EXERCISE MATERIALS:
..............................

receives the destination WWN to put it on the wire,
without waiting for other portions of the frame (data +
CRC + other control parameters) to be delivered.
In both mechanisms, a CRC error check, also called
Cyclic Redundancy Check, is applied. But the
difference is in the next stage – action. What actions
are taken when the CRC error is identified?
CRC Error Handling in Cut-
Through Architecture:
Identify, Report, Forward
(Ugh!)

..............................

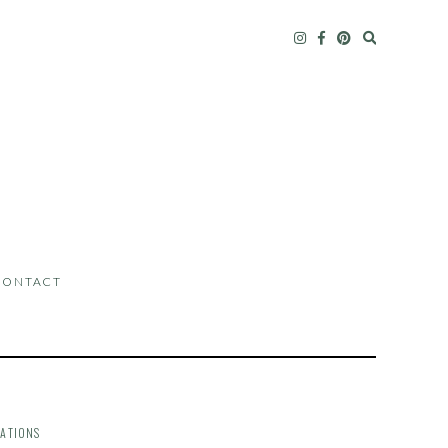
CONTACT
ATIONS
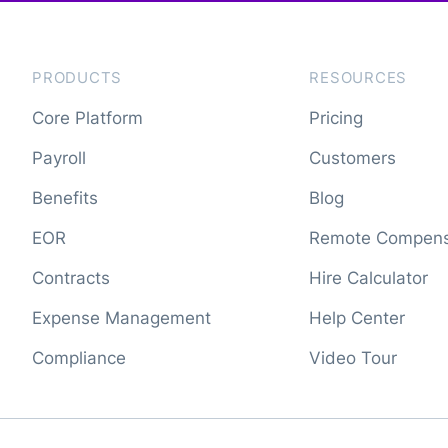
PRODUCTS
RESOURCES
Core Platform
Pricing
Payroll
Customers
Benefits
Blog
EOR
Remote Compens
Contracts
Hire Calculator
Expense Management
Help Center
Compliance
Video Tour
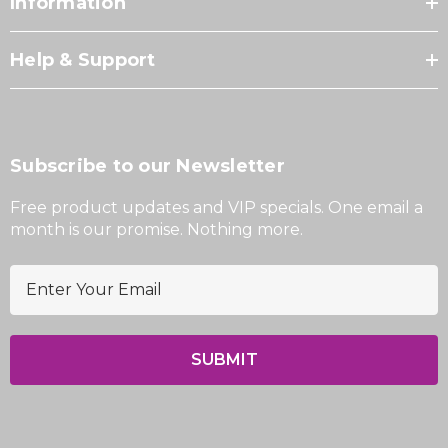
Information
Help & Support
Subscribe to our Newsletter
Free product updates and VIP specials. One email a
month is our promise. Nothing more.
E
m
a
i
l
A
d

..............................

WHAT THIS TASK INVOLVES: Please print the lines exactly as they appear, starting at the line containing "receives the destination" and ending at the line containing "Cyclic Redundancy Check, is applied. But the", both included.

ANSWER SECTION:
receives the destination WWN to put it on the wire,
without waiting for other portions of the frame (data +
CRC + other control parameters) to be delivered.
In both mechanisms, a CRC error check, also called
Cyclic Redundancy Check, is applied. But the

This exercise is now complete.